Brano scelto
______

Fotografia, di bestie e altri animali by Scianna e Marcoaldi luce e poesia

Di Bestie e di Animali, by Ferdinando Scianna e Franco Marcoaldi, luce e poesia. E’ ancora Contrasto a pubblicare il libro dei due autori, che contiene, fotografie, versi e prose, quasi a porre l’interrogativo: come sarebbe il mondo senza animali?

Una riflessione sul simbiotico legame tra umani e animali scritta a quattro mani con la penna di Marcoaldi e la luce di Scianna, ormai al quarto titolo per la collana In Parole, inaugurata proprio dal fotografo siciliano con Ti mangio con gli occhi.

Nel corso degli anni Scianna ha puntato il suo obiettivo anche sul mondo animale con cui gli uomini convivono.

______

Voci estratte
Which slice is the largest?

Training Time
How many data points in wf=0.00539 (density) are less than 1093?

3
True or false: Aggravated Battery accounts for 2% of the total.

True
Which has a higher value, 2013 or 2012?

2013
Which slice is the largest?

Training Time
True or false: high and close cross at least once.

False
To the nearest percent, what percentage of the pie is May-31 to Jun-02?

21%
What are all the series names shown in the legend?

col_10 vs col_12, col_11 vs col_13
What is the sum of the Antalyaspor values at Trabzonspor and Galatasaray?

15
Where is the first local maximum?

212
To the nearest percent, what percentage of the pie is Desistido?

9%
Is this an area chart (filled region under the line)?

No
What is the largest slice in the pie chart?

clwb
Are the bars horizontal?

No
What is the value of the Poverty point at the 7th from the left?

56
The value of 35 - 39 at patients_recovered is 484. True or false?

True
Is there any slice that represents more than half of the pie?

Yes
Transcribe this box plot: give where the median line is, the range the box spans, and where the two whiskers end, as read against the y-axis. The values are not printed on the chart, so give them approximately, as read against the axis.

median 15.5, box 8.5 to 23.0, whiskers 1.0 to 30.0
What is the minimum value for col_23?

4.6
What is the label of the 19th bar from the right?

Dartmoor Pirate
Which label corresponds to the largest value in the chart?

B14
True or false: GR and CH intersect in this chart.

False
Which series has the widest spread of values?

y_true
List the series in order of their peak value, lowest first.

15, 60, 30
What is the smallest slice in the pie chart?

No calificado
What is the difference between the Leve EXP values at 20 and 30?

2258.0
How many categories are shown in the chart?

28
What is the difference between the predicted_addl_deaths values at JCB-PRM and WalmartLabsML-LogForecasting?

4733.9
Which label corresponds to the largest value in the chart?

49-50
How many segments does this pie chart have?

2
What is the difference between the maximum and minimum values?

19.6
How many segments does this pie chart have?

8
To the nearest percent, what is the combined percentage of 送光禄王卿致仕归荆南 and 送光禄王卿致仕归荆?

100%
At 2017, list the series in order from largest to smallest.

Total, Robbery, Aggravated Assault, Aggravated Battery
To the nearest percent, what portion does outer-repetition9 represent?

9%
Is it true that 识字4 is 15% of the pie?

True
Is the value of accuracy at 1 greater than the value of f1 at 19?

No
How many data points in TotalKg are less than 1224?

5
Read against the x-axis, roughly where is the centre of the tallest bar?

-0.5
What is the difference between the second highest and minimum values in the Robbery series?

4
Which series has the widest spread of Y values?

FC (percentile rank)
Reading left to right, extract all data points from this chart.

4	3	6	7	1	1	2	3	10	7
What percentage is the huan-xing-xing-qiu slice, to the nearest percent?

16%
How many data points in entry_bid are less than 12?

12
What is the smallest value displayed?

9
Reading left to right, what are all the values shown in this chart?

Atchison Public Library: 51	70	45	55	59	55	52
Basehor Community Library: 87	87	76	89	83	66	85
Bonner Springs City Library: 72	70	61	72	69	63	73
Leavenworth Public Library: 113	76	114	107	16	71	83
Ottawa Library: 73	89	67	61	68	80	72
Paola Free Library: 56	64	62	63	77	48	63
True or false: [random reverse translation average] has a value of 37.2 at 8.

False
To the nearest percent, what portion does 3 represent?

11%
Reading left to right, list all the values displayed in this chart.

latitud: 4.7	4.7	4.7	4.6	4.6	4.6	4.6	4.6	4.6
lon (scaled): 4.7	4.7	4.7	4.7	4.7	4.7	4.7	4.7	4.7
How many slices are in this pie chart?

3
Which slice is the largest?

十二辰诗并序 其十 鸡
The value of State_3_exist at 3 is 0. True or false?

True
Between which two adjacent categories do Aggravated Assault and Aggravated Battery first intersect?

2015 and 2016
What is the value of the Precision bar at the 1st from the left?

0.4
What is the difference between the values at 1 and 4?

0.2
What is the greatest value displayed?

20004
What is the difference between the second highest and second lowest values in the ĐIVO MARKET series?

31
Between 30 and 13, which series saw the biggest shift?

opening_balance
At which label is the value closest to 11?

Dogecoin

______

Descrizione del problema
Riprendi il testo sul libro di Scianna e Marcoaldi e proseguilo a partire dalla sua ultima frase. Le voci qui riportate provengono da una fonte diversa.

Esito del compito
Questo imperdibile binomio di parole e immagini trasforma il libro in un ampio affresco di una millenaria coesistenza tra essere umano e essere animale. L’obiettivo di Scianna racconta animali veri, come cani, pecore, mucche, capre, asini, pesci, gatti, cavalli, ma anche finti, di plastica, peluche, di marmo; vivi, ma anche morti – pescati, scuoiati, intrappolati, abbattuti. E ancora: cammelli che dormono abbandonati a terra esattamente come i loro padroni; bambini seminudi che cavalcano piccoli maiali, mentre uccelli o galletti compaiono appollaiati sulle loro spalle. Le fotografie pongono quindi sullo stesso piano bestie selvatiche e animali addomesticati, che, vivendo a stretto contatto con l’uomo, in qualche modo lo definiscono.

 

Le foto sugli animali sono lì da molti anni. Ci sono ritornato molte volte, spiega Scianna, ci ho persino imbastito un paio di mostre. Una, non per caso, aveva come titolo “Bestie”. È da un pezzo che sapevo che in un modo o in un altro dovevano diventare un libro.